In the preceding chapters we have described various properties of learning in the perceptron, exploiting the fact that its simple architecture allows a rather detailed mathematical analysis. However, the perceptron suffers from a major deficiency that led to its demise in the late 1960s: being able only to implement linearly separable Boolean functions its computational capacities are rather limited. An obvious generalization is feed-forward multilayer networks with one or more intermediate layers of formal neurons neurons between input and output (cf. fig. 1.1c). On the one hand these may be viewed as being composed of individual perceptrons, so that their theoretical analysis may build on what has been accomplished for the perceptron. On the other hand the addition of internal degrees of freedom makes them computationally much more powerful. In fact multilayer neural networks are able to realize all possible Boolean functions between input and output, which makes them an attractive choice for practical applications.

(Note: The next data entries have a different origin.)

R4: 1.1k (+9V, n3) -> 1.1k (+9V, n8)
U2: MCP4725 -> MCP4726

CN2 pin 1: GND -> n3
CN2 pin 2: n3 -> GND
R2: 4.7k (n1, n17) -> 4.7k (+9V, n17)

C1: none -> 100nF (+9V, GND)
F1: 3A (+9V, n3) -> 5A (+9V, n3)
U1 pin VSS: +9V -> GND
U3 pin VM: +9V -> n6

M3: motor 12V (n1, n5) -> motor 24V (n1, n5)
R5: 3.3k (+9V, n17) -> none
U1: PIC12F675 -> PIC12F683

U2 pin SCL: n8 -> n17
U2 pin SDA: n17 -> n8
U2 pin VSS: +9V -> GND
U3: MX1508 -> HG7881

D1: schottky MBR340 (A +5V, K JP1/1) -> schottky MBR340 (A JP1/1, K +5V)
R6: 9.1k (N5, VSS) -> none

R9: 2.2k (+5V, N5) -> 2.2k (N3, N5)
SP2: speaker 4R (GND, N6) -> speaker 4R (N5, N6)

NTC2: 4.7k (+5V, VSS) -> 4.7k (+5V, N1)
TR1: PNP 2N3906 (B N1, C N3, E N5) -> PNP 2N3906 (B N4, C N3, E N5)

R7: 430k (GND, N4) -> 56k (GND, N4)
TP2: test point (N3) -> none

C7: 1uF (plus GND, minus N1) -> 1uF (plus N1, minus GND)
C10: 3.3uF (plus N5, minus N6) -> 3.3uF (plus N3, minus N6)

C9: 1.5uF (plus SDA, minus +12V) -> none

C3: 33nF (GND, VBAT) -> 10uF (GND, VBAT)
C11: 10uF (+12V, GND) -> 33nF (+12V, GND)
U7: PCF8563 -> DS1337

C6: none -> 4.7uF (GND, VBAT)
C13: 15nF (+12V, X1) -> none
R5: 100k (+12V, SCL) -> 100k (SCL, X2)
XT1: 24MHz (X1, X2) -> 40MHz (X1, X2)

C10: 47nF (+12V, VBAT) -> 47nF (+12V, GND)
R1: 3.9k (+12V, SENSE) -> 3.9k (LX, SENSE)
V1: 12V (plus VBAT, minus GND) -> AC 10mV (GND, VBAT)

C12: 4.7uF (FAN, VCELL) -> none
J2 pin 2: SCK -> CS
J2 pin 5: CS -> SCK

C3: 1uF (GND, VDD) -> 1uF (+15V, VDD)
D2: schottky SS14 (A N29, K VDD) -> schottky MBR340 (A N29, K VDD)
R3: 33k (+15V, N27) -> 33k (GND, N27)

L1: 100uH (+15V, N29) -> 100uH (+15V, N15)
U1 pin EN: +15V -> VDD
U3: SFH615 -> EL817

There is also a neurophysiological motivation for the study of multilayer networks since most neurons in biological neural nets are interneurons neither directly connected to sensory inputs nor to motor outputs.

The higher complexity of multilayer networks as compared to the simple perceptron makes the statistical mechanics analysis of their learning abilities more complicated and in general precludes the general and detailed characterization which was possible for the perceptron. Nevertheless, for tailored architectures and suitable learning scenarios very instructive results may be obtained, some of which will be discussed in the present chapter.